**ИСХОДНОЕ ЗАДАНИЕ:** Выведите, пожалуйста, все строки приведенного ниже материала без единого изменения.

**ИСХОДНЫЙ МАТЕРИАЛ:**
* * *

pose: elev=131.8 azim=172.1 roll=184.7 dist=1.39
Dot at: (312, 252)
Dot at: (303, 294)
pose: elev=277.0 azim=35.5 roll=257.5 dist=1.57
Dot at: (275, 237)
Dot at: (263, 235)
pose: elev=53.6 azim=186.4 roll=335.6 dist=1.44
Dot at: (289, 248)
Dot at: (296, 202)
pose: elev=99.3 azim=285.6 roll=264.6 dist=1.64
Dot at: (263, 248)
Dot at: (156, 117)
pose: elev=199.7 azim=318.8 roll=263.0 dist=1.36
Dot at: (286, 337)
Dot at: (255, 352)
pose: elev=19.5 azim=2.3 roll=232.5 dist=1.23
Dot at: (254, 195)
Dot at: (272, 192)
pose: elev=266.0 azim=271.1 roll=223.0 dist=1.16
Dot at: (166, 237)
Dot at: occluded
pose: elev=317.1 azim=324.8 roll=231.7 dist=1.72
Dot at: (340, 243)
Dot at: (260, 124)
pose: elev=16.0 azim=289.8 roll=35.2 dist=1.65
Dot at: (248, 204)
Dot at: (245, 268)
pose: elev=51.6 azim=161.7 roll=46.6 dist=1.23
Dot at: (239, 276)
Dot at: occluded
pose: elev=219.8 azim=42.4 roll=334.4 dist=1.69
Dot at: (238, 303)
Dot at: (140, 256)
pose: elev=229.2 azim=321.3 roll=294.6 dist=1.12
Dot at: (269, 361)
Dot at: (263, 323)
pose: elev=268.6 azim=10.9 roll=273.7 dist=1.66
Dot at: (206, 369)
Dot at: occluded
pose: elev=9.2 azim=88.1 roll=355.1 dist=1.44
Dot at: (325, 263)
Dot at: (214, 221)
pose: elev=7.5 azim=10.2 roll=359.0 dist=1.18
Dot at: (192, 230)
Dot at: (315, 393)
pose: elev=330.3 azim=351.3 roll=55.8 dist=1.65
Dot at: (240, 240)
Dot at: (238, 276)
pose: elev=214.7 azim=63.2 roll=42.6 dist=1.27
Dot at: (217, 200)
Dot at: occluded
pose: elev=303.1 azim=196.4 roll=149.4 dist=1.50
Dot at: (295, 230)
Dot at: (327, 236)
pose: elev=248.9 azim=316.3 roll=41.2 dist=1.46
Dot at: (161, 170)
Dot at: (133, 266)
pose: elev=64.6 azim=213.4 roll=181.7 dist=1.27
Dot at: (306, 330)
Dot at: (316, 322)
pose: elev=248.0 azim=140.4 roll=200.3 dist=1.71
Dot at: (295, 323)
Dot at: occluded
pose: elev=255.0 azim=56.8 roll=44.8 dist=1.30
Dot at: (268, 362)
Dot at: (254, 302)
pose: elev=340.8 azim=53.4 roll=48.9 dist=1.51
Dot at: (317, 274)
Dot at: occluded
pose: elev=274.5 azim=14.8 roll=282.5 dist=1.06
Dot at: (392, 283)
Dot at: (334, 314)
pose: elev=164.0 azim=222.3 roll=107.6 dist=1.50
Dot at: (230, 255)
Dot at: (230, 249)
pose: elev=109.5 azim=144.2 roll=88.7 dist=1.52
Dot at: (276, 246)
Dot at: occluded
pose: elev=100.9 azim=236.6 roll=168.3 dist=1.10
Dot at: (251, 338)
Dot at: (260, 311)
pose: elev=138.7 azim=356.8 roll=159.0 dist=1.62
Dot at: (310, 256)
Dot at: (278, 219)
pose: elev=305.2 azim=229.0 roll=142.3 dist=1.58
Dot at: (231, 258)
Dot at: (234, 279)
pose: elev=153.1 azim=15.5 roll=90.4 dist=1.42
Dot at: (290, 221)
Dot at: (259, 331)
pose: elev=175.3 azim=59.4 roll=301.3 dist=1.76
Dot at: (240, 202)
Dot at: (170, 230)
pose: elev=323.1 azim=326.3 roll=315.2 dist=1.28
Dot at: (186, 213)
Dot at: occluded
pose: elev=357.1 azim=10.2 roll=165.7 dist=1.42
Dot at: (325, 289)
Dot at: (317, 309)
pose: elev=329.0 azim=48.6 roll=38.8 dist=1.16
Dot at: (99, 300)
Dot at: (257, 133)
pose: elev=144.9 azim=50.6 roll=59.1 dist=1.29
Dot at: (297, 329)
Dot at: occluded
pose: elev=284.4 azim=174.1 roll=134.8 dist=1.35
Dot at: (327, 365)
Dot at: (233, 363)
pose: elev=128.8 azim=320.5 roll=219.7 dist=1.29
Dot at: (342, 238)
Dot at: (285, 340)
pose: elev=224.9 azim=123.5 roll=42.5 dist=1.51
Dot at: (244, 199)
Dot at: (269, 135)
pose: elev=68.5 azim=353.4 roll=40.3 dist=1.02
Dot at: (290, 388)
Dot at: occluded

* * *

**РЕШЕНИЕ ЗАДАНИЯ:**
pose: elev=131.8 azim=172.1 roll=184.7 dist=1.39
Dot at: (312, 252)
Dot at: (303, 294)
pose: elev=277.0 azim=35.5 roll=257.5 dist=1.57
Dot at: (275, 237)
Dot at: (263, 235)
pose: elev=53.6 azim=186.4 roll=335.6 dist=1.44
Dot at: (289, 248)
Dot at: (296, 202)
pose: elev=99.3 azim=285.6 roll=264.6 dist=1.64
Dot at: (263, 248)
Dot at: (156, 117)
pose: elev=199.7 azim=318.8 roll=263.0 dist=1.36
Dot at: (286, 337)
Dot at: (255, 352)
pose: elev=19.5 azim=2.3 roll=232.5 dist=1.23
Dot at: (254, 195)
Dot at: (272, 192)
pose: elev=266.0 azim=271.1 roll=223.0 dist=1.16
Dot at: (166, 237)
Dot at: occluded
pose: elev=317.1 azim=324.8 roll=231.7 dist=1.72
Dot at: (340, 243)
Dot at: (260, 124)
pose: elev=16.0 azim=289.8 roll=35.2 dist=1.65
Dot at: (248, 204)
Dot at: (245, 268)
pose: elev=51.6 azim=161.7 roll=46.6 dist=1.23
Dot at: (239, 276)
Dot at: occluded
pose: elev=219.8 azim=42.4 roll=334.4 dist=1.69
Dot at: (238, 303)
Dot at: (140, 256)
pose: elev=229.2 azim=321.3 roll=294.6 dist=1.12
Dot at: (269, 361)
Dot at: (263, 323)
pose: elev=268.6 azim=10.9 roll=273.7 dist=1.66
Dot at: (206, 369)
Dot at: occluded
pose: elev=9.2 azim=88.1 roll=355.1 dist=1.44
Dot at: (325, 263)
Dot at: (214, 221)
pose: elev=7.5 azim=10.2 roll=359.0 dist=1.18
Dot at: (192, 230)
Dot at: (315, 393)
pose: elev=330.3 azim=351.3 roll=55.8 dist=1.65
Dot at: (240, 240)
Dot at: (238, 276)
pose: elev=214.7 azim=63.2 roll=42.6 dist=1.27
Dot at: (217, 200)
Dot at: occluded
pose: elev=303.1 azim=196.4 roll=149.4 dist=1.50
Dot at: (295, 230)
Dot at: (327, 236)
pose: elev=248.9 azim=316.3 roll=41.2 dist=1.46
Dot at: (161, 170)
Dot at: (133, 266)
pose: elev=64.6 azim=213.4 roll=181.7 dist=1.27
Dot at: (306, 330)
Dot at: (316, 322)
pose: elev=248.0 azim=140.4 roll=200.3 dist=1.71
Dot at: (295, 323)
Dot at: occluded
pose: elev=255.0 azim=56.8 roll=44.8 dist=1.30
Dot at: (268, 362)
Dot at: (254, 302)
pose: elev=340.8 azim=53.4 roll=48.9 dist=1.51
Dot at: (317, 274)
Dot at: occluded
pose: elev=274.5 azim=14.8 roll=282.5 dist=1.06
Dot at: (392, 283)
Dot at: (334, 314)
pose: elev=164.0 azim=222.3 roll=107.6 dist=1.50
Dot at: (230, 255)
Dot at: (230, 249)
pose: elev=109.5 azim=144.2 roll=88.7 dist=1.52
Dot at: (276, 246)
Dot at: occluded
pose: elev=100.9 azim=236.6 roll=168.3 dist=1.10
Dot at: (251, 338)
Dot at: (260, 311)
pose: elev=138.7 azim=356.8 roll=159.0 dist=1.62
Dot at: (310, 256)
Dot at: (278, 219)
pose: elev=305.2 azim=229.0 roll=142.3 dist=1.58
Dot at: (231, 258)
Dot at: (234, 279)
pose: elev=153.1 azim=15.5 roll=90.4 dist=1.42
Dot at: (290, 221)
Dot at: (259, 331)
pose: elev=175.3 azim=59.4 roll=301.3 dist=1.76
Dot at: (240, 202)
Dot at: (170, 230)
pose: elev=323.1 azim=326.3 roll=315.2 dist=1.28
Dot at: (186, 213)
Dot at: occluded
pose: elev=357.1 azim=10.2 roll=165.7 dist=1.42
Dot at: (325, 289)
Dot at: (317, 309)
pose: elev=329.0 azim=48.6 roll=38.8 dist=1.16
Dot at: (99, 300)
Dot at: (257, 133)
pose: elev=144.9 azim=50.6 roll=59.1 dist=1.29
Dot at: (297, 329)
Dot at: occluded
pose: elev=284.4 azim=174.1 roll=134.8 dist=1.35
Dot at: (327, 365)
Dot at: (233, 363)
pose: elev=128.8 azim=320.5 roll=219.7 dist=1.29
Dot at: (342, 238)
Dot at: (285, 340)
pose: elev=224.9 azim=123.5 roll=42.5 dist=1.51
Dot at: (244, 199)
Dot at: (269, 135)
pose: elev=68.5 azim=353.4 roll=40.3 dist=1.02
Dot at: (290, 388)
Dot at: occluded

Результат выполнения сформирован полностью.